#### [DIRECTIONS]
Collect every line in the listing below that contains the word "panel", matching case exactly.

* * * *

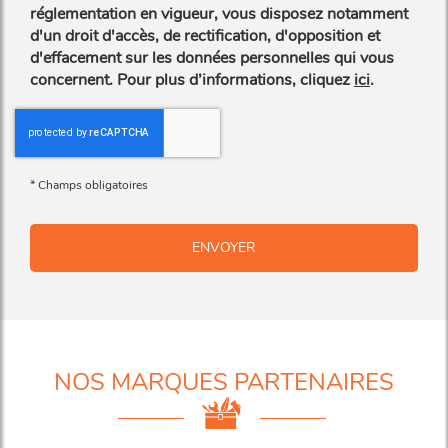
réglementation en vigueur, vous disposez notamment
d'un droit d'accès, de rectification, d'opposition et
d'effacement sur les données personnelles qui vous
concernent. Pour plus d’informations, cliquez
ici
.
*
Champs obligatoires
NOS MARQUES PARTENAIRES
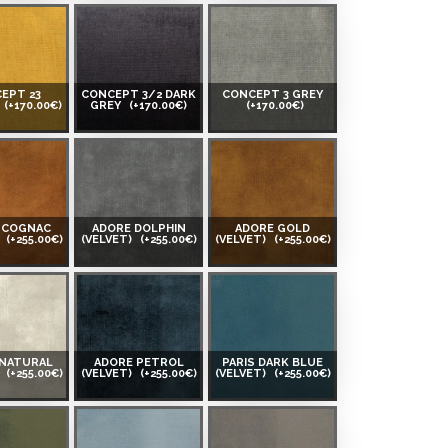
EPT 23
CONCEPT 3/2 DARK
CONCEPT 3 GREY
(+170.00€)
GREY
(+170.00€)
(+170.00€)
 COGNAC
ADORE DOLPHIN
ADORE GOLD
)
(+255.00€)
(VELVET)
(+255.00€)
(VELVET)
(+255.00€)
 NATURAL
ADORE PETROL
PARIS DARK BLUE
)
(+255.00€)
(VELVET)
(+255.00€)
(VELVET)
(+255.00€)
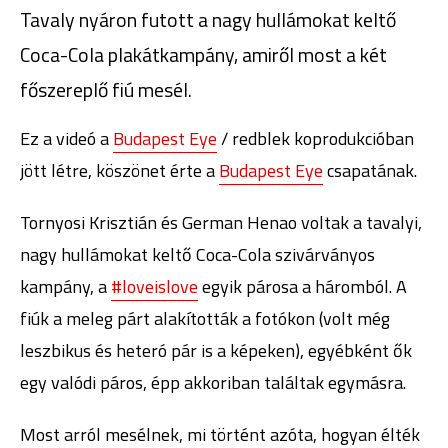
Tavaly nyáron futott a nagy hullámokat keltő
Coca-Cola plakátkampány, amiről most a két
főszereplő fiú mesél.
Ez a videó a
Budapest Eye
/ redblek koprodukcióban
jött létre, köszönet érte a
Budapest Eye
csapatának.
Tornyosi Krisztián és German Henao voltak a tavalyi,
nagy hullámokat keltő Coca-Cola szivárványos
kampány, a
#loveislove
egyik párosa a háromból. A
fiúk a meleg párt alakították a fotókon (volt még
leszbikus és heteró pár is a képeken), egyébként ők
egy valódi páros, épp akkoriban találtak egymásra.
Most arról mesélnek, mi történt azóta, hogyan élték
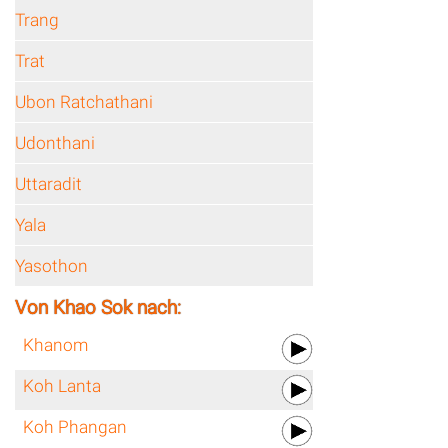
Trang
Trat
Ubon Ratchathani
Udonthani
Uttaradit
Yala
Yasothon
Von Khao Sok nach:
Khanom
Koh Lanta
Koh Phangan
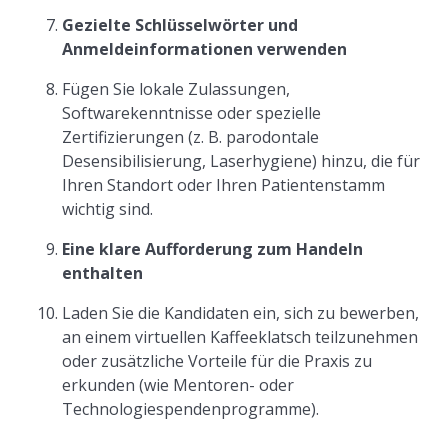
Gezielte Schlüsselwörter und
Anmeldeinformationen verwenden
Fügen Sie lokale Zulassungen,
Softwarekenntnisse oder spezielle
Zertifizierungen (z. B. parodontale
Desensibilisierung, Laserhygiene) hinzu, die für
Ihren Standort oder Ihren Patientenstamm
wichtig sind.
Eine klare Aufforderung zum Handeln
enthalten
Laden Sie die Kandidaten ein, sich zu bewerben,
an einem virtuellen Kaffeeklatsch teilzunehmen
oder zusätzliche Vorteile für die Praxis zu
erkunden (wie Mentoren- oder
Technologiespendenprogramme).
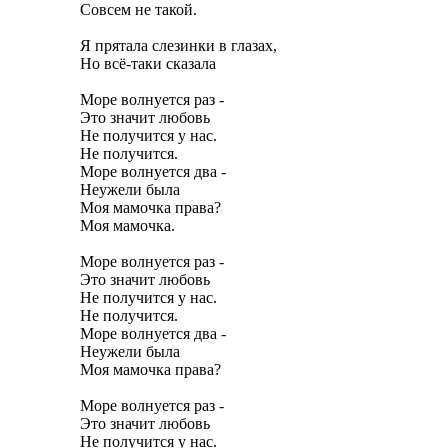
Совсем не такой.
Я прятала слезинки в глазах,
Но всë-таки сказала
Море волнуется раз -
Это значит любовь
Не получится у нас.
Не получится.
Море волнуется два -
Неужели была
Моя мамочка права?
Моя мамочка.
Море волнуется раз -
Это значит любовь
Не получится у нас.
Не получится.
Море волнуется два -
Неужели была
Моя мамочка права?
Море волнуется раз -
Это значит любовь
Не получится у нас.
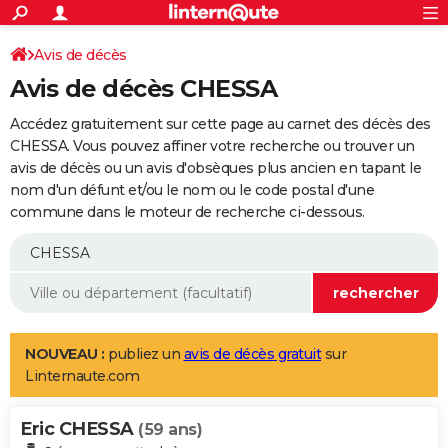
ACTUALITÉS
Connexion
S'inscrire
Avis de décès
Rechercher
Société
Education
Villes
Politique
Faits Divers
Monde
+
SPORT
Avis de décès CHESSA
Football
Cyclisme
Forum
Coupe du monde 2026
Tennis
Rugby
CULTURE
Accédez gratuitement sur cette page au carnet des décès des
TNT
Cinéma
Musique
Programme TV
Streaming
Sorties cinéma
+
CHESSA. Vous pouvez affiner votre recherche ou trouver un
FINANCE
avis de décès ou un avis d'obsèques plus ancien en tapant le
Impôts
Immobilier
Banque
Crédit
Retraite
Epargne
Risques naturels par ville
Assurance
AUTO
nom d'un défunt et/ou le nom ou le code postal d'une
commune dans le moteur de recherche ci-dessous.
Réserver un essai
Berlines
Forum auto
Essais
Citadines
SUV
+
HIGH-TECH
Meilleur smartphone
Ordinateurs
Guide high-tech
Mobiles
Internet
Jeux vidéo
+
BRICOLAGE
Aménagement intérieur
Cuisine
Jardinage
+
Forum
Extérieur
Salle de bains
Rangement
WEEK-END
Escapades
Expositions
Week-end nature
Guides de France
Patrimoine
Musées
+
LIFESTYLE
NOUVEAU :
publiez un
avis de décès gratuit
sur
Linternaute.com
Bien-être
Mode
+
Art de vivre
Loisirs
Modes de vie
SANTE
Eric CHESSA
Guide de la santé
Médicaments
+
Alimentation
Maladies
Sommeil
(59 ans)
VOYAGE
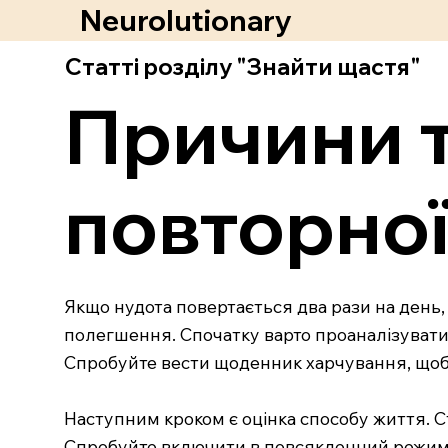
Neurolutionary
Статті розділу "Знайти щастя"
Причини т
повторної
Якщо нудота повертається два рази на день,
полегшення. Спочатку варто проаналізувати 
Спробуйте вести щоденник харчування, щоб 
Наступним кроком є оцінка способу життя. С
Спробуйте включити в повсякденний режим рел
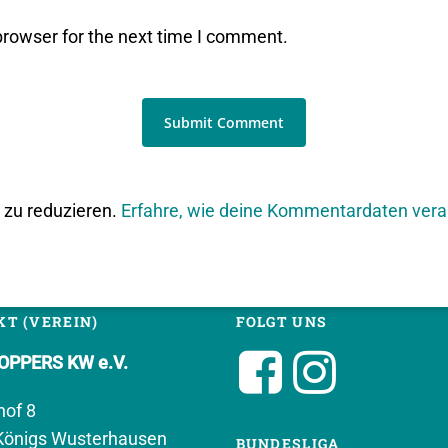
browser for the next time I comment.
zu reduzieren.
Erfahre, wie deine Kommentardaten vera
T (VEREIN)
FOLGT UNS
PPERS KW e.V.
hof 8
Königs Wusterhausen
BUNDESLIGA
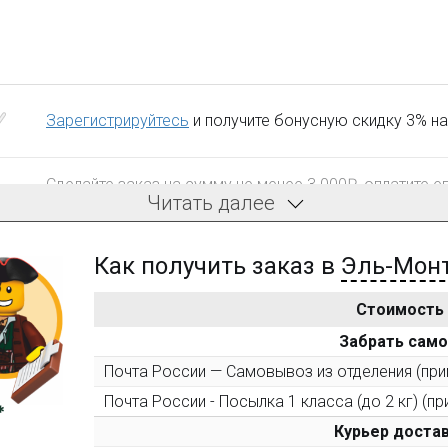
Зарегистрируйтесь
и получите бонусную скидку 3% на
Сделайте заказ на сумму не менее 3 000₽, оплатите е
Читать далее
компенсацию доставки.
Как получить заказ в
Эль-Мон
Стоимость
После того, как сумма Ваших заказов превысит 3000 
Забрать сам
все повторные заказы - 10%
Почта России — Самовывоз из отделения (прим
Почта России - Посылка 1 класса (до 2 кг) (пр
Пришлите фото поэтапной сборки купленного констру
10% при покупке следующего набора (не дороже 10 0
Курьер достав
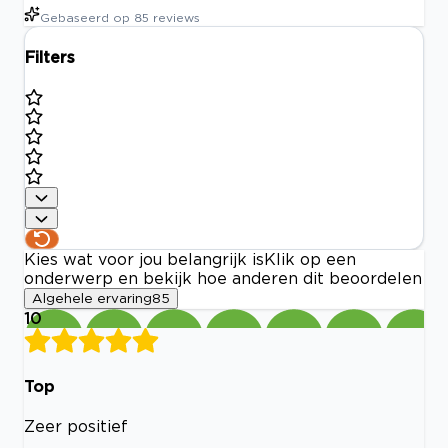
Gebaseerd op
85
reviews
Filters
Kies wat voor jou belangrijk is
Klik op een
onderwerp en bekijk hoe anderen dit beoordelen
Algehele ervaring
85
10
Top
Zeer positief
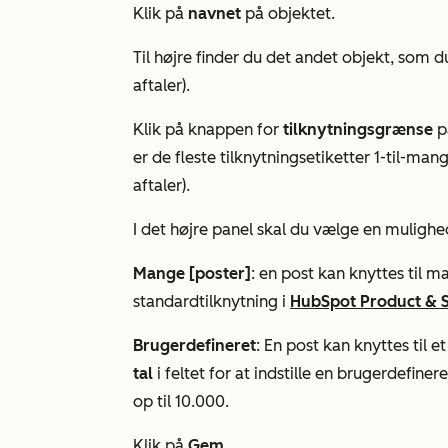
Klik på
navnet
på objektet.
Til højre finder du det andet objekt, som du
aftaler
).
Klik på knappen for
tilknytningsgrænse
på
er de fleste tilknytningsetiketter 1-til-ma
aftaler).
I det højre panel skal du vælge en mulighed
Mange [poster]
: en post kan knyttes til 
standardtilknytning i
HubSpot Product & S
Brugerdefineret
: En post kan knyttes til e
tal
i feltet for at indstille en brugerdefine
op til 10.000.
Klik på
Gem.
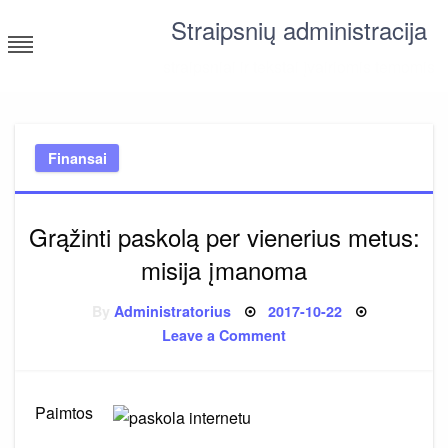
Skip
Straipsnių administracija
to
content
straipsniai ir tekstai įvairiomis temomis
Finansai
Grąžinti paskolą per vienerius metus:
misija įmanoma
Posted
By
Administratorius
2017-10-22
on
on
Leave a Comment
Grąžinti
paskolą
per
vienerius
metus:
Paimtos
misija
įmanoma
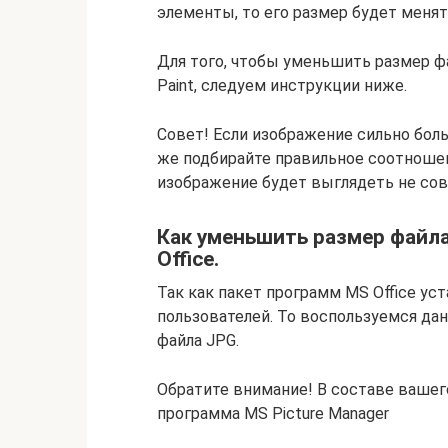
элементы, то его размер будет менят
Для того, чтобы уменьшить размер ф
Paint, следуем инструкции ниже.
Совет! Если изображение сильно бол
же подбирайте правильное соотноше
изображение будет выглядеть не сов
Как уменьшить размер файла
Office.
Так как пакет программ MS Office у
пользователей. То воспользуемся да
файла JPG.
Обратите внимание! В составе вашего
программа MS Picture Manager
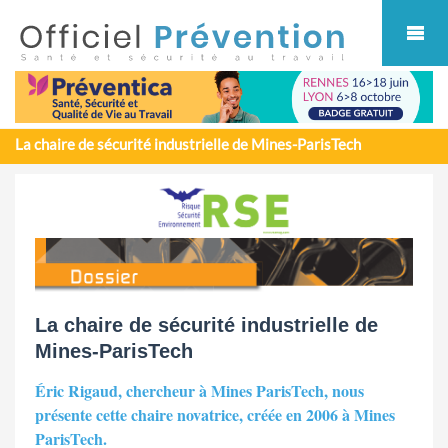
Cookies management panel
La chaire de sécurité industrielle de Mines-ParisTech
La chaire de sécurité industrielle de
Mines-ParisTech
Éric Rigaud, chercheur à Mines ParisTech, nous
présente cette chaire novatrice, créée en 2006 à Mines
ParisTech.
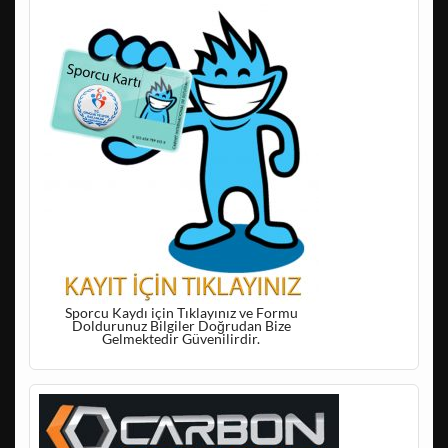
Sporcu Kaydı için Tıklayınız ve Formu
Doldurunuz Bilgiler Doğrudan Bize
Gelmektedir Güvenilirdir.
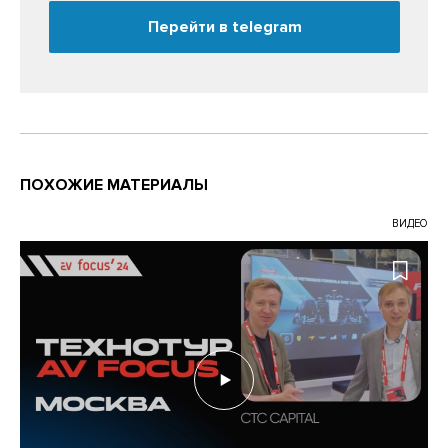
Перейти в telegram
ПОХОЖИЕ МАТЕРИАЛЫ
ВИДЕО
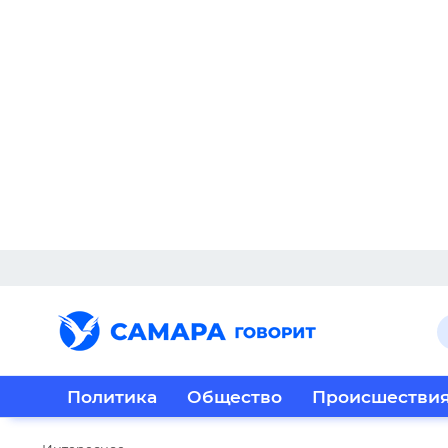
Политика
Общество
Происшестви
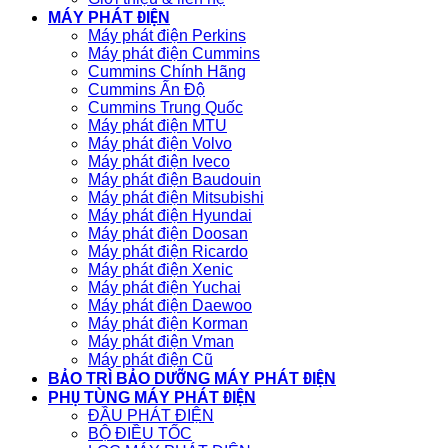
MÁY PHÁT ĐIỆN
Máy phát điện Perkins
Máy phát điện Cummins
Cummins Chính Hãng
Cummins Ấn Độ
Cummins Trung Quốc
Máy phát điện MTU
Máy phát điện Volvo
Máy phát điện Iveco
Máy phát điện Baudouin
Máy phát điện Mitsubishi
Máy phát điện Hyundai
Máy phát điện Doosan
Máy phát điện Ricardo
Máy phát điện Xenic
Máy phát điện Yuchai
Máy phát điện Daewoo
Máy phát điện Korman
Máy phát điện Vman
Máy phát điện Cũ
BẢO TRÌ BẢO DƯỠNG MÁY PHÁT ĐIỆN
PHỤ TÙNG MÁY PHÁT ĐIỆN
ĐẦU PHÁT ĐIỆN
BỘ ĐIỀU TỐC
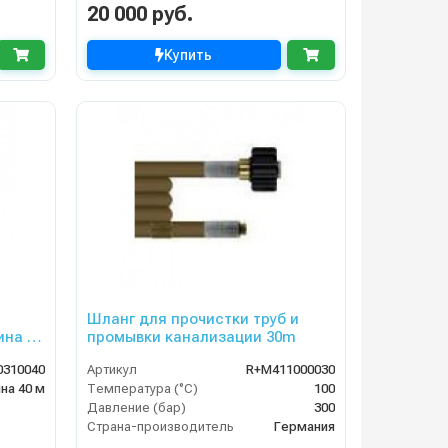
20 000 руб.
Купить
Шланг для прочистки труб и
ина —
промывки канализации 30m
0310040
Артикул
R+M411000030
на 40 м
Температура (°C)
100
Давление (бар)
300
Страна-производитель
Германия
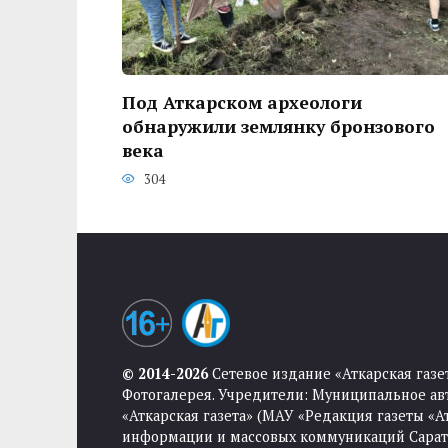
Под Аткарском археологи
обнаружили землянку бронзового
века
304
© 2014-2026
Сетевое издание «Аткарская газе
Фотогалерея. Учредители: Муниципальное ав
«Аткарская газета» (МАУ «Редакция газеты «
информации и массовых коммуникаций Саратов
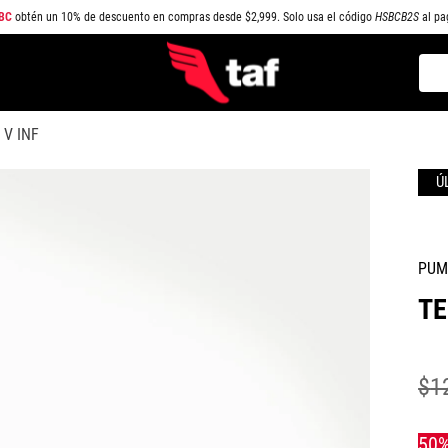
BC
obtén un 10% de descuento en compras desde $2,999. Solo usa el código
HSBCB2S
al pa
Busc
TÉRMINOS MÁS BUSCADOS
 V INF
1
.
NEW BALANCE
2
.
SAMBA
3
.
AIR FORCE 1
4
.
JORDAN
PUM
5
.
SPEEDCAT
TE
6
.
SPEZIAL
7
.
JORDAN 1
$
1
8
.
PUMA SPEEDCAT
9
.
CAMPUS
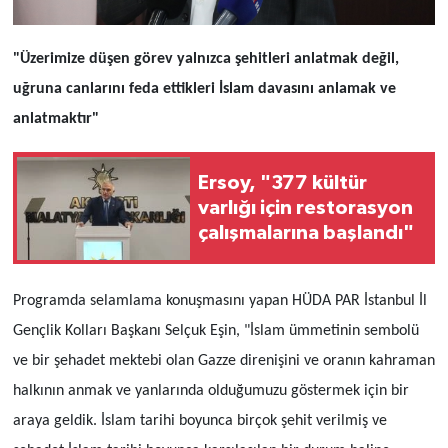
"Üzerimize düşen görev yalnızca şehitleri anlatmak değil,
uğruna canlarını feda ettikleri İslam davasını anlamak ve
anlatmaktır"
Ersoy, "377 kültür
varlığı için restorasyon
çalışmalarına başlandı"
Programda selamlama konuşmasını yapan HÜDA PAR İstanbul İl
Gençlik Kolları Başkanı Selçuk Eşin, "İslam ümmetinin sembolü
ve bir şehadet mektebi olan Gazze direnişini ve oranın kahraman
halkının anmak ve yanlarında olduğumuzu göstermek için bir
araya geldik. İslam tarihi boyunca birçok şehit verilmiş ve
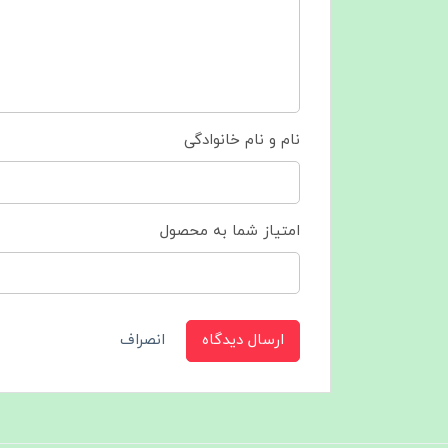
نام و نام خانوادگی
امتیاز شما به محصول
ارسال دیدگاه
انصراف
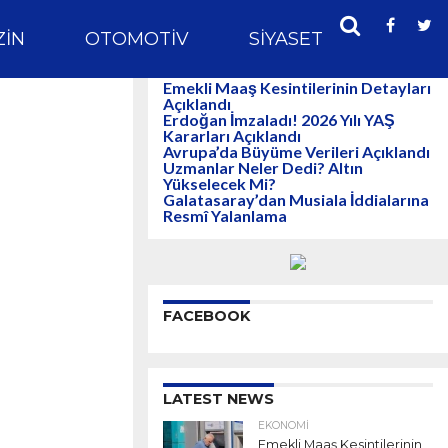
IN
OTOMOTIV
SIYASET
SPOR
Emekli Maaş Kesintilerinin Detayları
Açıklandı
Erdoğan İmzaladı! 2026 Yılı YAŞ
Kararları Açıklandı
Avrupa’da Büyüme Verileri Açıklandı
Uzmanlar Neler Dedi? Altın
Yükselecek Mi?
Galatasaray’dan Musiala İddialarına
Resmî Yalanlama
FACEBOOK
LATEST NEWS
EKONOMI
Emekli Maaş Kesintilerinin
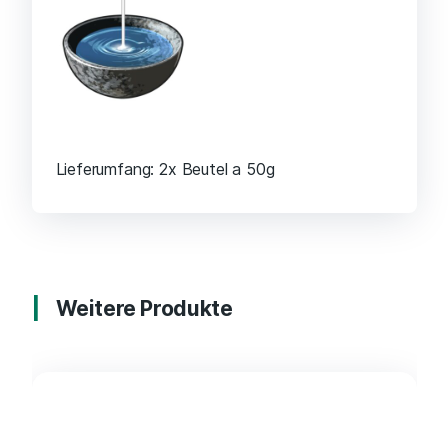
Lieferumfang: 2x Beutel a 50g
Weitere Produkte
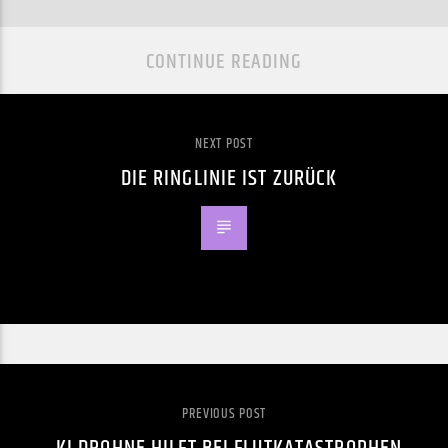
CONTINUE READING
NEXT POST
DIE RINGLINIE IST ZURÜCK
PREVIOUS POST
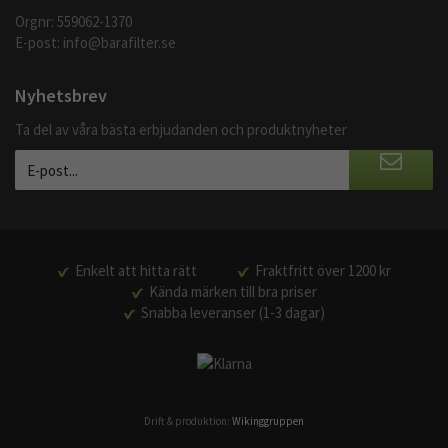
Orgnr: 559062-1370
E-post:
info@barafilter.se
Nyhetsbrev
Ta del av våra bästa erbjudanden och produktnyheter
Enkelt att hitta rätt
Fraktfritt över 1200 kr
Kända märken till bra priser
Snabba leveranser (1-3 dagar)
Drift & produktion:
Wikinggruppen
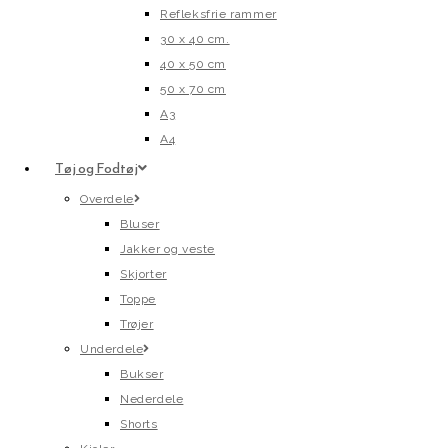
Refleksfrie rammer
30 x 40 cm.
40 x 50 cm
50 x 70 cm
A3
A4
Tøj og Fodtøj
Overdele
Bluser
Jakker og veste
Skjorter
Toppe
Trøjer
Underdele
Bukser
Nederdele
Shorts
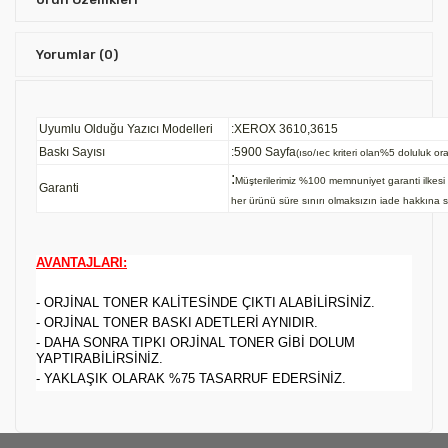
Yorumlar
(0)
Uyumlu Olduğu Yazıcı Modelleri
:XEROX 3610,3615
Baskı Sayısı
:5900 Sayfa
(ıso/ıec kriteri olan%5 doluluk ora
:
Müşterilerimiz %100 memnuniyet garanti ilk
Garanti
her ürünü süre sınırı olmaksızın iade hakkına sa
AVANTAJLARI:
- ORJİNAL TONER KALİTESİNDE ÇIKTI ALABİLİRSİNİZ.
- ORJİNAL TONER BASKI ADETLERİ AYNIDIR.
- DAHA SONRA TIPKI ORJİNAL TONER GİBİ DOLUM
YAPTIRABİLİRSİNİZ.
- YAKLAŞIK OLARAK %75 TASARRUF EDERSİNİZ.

* * * *

#### [TASK SOLUTION]
I det højre panel skal du vælge en mulighed
Cookies management panel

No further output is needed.